◆ **TASK ITEM**
When you spot the word "lamp" in a line of the data below, copy that line.

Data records
════════════════════
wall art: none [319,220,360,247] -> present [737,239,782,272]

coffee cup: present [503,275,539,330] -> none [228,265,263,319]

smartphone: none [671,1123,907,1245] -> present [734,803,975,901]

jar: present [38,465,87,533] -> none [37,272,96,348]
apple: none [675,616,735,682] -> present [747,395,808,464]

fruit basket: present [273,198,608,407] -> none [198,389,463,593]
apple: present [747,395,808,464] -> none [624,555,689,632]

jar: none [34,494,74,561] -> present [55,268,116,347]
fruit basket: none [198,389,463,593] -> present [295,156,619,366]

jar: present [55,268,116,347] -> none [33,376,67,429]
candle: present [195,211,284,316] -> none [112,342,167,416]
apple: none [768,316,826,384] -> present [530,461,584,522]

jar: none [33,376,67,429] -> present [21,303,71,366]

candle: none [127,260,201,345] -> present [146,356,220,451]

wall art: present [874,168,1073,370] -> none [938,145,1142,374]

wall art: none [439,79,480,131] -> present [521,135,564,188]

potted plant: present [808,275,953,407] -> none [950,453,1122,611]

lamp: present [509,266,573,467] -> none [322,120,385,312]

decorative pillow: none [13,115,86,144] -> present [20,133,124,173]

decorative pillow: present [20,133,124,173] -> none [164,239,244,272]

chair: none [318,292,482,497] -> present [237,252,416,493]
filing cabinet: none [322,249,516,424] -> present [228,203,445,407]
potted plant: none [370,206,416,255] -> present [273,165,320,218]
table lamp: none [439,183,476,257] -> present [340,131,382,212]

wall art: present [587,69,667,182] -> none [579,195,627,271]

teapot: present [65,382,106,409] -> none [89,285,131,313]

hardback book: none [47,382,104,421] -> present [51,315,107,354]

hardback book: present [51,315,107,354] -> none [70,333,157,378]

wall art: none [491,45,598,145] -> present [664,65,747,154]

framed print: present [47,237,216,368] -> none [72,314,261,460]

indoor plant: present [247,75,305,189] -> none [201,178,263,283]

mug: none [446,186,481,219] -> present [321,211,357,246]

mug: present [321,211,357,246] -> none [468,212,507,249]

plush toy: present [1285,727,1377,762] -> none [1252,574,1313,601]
════════════════════
◆ **EXPECTED ANSWER**
lamp: present [509,266,573,467] -> none [322,120,385,312]
table lamp: none [439,183,476,257] -> present [340,131,382,212]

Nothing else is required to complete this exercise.